Aug. 30, 2004 – A temporary restraining order was issued Friday directing the St. Thomas law firm of Dudley Topper and Feuerzeig to refrain from further representing Rural Telephone Finance Cooperative in its case against Innovative Communication Corp.
Territorial Court Judge Darryl Donohue issued the order, stating that the firm was committing an ethical violation by representing RTFC because it previously represented ICC in past dealings with RTFC.
"We received the order by fax Friday evening," George Dudley, partner in the law firm, said on Monday.
RTFC hired the firm to represent it in a lawsuit filed earlier this summer against ICC. RTFC says Innovative has more than $550 million in outstanding loans from the cooperative, which provides financial assistance to rural telephone companies, and that ICC is in violation of agreements relating to those loans. ICC says that under an earlier agreement it has done nothing improper.
ICC filed a motion on Aug. 19 seeking the temporary restraining order after learning that RTFC had hired Dudley Topper and Feuerzeig to represent it in the case.
According to Dudley, however, "We never represented ICC. We represented its predecessor, Atlantic Tele-Network, in 1987."
ATN, then owned by partners Jeffrey Prosser and Cornelius Prior Jr., bought V.I. Telephone Corp. from ITT. Prosser and Prior later parted ways, with Prosser retaining ownership of Vitelco and Prosser keeping the ATN name and the company's other holding, a telephone company in Guyana. Both have since acquired numerous additional holdings, and Prosser's are now mostly under parent company ICC.
Dudley said a hearing is scheduled for Sept. 10 to consider the merits of ICC's requests for preliminary and permanent injunctions against the law firm. "Once we present our side of the case, we believe that the judge will reverse the temporary restraining order," he said.
Meanwhile, also on Sept. 10, ICC and RTFC representatives are scheduled to appear before the Public Services Commission to testify on the telephone company's financial viability and the sale and distribution of $81 million of Innovative's preferred stock earlier this year.

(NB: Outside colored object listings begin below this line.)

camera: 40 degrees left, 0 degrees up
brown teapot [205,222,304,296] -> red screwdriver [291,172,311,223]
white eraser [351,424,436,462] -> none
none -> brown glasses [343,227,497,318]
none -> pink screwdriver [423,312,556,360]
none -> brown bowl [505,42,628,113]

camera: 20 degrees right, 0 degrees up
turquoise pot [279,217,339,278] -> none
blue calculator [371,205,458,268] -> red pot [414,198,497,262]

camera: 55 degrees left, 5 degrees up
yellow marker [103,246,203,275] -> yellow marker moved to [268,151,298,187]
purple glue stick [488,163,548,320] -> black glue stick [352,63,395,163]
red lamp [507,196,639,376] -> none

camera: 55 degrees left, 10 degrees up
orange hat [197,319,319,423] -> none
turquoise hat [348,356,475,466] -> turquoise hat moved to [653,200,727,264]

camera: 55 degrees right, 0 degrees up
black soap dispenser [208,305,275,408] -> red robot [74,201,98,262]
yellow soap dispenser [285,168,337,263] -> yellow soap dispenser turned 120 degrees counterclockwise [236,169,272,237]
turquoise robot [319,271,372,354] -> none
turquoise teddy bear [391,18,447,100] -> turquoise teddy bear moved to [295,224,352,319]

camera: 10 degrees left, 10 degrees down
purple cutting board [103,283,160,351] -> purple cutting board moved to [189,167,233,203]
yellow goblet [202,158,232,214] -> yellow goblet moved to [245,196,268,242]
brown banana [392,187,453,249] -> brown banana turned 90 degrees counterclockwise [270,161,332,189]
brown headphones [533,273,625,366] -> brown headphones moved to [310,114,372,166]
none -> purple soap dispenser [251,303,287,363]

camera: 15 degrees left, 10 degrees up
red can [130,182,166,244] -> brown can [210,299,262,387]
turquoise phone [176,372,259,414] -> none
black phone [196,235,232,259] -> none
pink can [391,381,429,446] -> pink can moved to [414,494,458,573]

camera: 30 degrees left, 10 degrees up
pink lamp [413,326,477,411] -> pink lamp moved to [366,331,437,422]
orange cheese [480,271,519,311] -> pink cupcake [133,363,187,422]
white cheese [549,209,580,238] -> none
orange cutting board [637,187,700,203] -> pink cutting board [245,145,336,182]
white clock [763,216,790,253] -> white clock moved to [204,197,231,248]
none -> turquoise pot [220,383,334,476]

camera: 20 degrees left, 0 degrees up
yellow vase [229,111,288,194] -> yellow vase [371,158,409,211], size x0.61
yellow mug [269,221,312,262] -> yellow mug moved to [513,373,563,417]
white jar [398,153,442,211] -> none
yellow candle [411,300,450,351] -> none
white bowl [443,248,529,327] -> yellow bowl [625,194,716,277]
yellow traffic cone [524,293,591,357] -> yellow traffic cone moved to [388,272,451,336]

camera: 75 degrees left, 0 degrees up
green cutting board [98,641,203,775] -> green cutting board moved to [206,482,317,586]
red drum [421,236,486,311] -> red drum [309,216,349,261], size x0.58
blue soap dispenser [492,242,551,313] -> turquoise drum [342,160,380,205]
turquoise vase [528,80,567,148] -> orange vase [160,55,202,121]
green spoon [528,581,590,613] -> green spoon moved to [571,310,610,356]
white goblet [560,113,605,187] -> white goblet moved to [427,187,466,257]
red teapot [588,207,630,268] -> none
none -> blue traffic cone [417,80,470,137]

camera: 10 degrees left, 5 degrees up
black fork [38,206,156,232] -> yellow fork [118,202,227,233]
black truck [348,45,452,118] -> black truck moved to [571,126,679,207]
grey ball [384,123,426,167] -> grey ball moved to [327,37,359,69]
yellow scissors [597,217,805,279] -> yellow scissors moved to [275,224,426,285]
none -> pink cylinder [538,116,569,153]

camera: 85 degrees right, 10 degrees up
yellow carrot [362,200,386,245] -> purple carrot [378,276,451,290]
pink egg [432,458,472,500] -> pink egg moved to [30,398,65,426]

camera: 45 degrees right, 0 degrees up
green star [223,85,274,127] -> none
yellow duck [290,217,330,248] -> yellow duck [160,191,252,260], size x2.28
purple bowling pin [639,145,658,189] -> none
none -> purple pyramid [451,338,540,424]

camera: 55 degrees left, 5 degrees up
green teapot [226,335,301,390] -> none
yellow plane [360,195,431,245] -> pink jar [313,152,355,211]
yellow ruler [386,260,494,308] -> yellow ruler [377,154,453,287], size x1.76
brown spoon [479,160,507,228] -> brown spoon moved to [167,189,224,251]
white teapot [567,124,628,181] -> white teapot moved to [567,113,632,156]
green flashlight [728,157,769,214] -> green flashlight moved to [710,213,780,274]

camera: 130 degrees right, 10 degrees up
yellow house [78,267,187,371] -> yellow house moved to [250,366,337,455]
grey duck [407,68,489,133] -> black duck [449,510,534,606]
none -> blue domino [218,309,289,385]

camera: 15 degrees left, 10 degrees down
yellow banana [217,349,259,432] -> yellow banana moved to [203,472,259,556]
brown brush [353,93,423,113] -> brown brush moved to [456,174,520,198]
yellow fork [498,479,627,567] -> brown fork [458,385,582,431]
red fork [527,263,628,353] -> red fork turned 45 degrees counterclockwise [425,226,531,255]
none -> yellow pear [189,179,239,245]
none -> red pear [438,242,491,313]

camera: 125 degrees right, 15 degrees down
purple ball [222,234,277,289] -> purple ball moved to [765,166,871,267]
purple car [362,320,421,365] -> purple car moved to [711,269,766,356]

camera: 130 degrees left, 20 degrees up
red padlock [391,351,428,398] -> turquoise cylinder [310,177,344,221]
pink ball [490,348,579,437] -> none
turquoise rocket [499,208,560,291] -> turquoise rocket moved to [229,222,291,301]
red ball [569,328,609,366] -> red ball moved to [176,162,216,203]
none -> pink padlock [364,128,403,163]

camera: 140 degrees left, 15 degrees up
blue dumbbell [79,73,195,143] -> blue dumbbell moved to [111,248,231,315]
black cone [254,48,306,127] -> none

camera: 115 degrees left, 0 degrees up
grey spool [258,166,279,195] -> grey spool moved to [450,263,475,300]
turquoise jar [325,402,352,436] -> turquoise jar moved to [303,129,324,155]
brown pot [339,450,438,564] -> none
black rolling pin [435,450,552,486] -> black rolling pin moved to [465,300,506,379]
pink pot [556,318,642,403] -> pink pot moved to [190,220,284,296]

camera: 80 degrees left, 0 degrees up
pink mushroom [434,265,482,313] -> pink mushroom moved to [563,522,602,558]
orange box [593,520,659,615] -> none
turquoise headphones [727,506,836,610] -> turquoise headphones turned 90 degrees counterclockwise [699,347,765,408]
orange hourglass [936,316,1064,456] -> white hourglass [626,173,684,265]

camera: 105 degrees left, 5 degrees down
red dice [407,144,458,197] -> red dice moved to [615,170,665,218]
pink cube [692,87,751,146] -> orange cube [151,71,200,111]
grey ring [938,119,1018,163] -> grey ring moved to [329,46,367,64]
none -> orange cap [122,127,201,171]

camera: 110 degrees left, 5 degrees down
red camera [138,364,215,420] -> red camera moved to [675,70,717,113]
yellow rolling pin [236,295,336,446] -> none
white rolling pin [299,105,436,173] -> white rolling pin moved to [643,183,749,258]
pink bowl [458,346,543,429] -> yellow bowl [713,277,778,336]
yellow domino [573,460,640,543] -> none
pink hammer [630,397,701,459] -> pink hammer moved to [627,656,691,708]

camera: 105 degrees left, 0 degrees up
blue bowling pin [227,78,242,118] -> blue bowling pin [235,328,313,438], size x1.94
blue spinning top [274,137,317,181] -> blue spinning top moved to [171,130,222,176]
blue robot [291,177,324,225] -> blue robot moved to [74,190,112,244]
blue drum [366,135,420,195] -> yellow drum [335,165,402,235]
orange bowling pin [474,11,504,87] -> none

RTFC claims that Innovative Telephone has loaned ICC $28 million of that money to acquire a telecommunications company in Belize. The PSC has ordered the local phone company, which it regulates, not to spend any more of its stock sale proceeds. (See "Stop Spending Stock Proceeds, Phone Company Told".)
"The meeting is still on as far as we know," Sandra Setorie, PSC assistant executive director, said, adding that no one from Innovative or RTFC has requested a change in the date.
Holland L. Redfield II, ICC vice president for corporate affairs, could not be reached for comment Monday. His staff said he was off-island. He is a V.I. delegate to the National Republican Convention in New York.